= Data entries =
··········

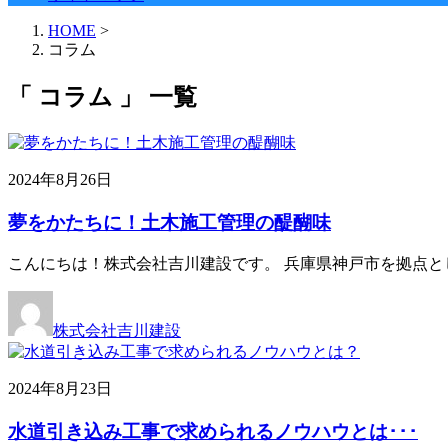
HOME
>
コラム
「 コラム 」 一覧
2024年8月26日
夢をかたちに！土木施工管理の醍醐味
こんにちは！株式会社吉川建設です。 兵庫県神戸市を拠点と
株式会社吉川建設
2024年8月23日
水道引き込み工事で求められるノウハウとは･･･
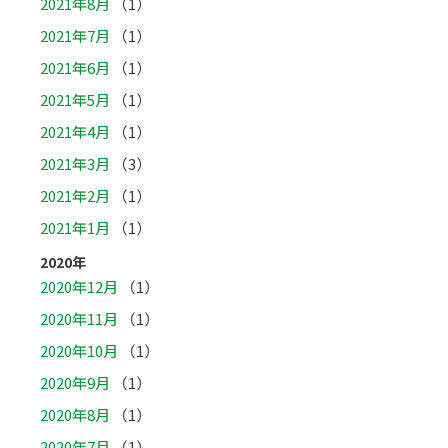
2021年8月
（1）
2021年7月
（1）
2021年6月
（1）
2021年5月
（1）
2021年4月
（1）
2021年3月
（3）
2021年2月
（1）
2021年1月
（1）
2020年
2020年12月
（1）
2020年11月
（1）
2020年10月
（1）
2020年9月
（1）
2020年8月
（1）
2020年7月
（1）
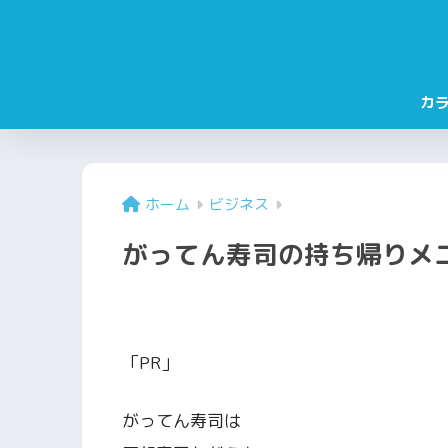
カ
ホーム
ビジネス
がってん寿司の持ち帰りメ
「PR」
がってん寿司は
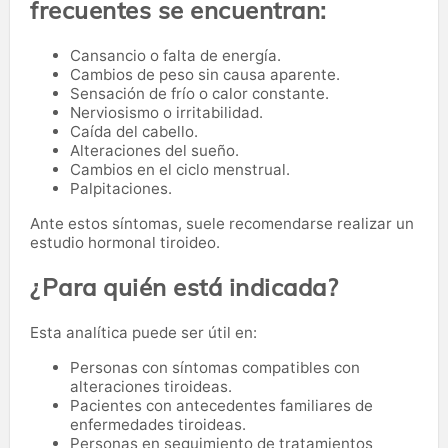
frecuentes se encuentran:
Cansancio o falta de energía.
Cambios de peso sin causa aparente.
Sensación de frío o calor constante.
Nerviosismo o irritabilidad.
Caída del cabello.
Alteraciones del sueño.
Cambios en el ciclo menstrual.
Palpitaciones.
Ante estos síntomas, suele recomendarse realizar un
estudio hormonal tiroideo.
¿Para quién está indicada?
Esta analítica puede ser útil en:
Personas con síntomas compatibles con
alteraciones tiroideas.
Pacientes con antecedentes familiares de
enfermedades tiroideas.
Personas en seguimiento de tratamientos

··········

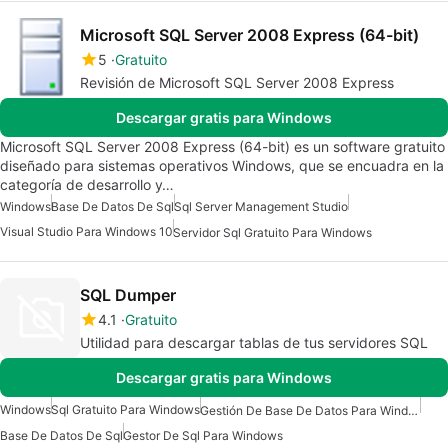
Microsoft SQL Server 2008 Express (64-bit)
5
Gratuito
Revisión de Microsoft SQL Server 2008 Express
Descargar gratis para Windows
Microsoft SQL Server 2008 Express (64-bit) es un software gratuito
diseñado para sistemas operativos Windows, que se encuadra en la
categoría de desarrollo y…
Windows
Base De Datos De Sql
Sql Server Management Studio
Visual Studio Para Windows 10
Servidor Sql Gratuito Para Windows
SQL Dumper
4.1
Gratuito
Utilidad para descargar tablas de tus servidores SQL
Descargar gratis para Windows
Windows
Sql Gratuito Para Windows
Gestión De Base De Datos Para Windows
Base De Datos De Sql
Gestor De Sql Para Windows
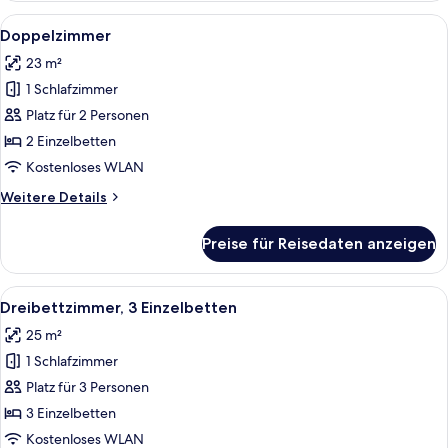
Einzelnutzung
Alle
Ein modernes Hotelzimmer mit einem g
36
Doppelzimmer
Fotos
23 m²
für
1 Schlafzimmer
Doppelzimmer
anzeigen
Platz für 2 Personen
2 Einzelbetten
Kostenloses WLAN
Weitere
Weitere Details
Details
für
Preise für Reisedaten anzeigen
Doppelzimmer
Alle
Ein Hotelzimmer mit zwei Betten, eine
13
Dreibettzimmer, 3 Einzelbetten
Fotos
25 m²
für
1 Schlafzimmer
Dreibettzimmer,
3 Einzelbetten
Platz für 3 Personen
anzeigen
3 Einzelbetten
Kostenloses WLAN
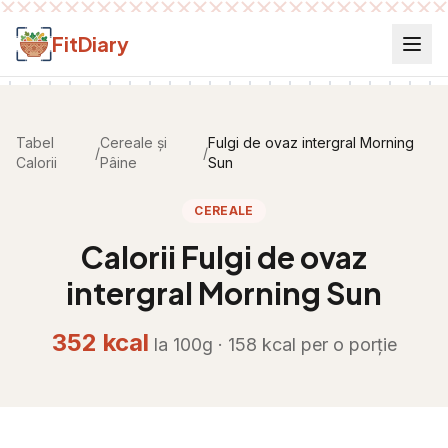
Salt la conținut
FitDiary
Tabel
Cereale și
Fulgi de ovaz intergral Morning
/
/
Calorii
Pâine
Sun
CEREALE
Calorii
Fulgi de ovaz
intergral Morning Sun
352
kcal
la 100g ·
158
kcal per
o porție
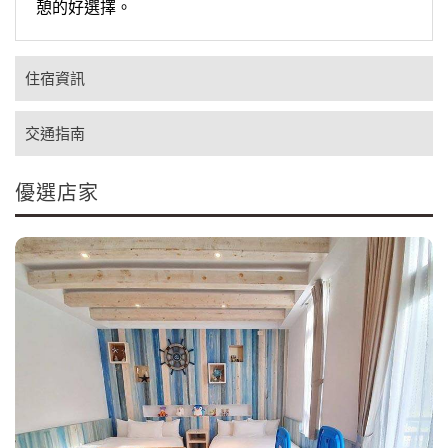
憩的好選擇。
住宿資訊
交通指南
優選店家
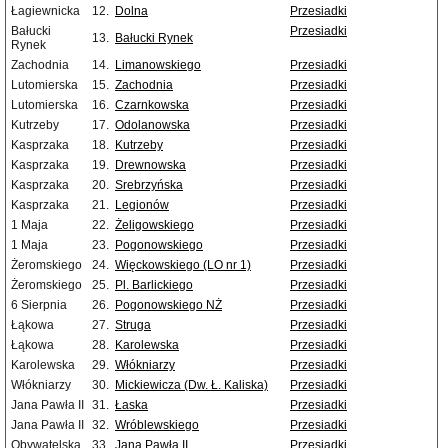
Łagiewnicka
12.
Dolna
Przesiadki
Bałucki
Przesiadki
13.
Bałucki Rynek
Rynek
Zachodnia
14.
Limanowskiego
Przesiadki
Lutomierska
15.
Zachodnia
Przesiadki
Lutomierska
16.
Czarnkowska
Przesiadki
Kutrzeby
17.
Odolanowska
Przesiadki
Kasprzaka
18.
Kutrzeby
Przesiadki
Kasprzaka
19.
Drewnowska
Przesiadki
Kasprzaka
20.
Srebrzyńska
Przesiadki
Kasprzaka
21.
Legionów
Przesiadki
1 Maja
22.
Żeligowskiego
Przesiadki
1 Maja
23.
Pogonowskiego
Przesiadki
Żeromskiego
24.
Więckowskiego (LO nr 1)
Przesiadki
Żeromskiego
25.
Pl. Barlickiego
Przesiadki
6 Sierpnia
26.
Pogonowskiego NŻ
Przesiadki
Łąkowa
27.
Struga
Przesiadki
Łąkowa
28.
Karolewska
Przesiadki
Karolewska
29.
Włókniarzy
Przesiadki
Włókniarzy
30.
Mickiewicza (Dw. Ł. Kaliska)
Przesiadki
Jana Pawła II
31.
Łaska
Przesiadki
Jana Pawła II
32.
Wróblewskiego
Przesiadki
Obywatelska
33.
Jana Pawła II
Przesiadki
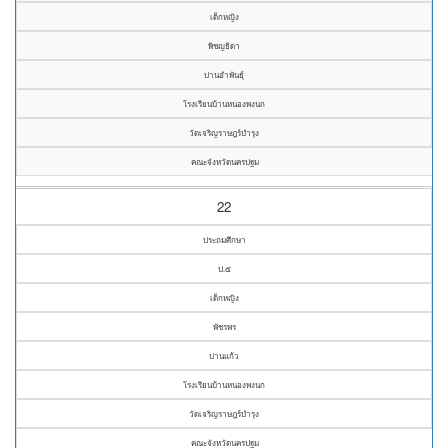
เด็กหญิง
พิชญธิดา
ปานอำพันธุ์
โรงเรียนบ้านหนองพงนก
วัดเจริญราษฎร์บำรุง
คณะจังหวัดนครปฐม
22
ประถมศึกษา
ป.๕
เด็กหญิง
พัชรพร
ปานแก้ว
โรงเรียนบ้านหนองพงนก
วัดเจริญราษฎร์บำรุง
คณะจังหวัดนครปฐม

··········

Going back to the entries above, set down exactly the lines that begin at the one with "Alteraciones del sueño." and end at the one with "Personas en seguimiento de tratamientos", both included, and nothing else.

Alteraciones del sueño.
Cambios en el ciclo menstrual.
Palpitaciones.
Ante estos síntomas, suele recomendarse realizar un
estudio hormonal tiroideo.
¿Para quién está indicada?
Esta analítica puede ser útil en:
Personas con síntomas compatibles con
alteraciones tiroideas.
Pacientes con antecedentes familiares de
enfermedades tiroideas.
Personas en seguimiento de tratamientos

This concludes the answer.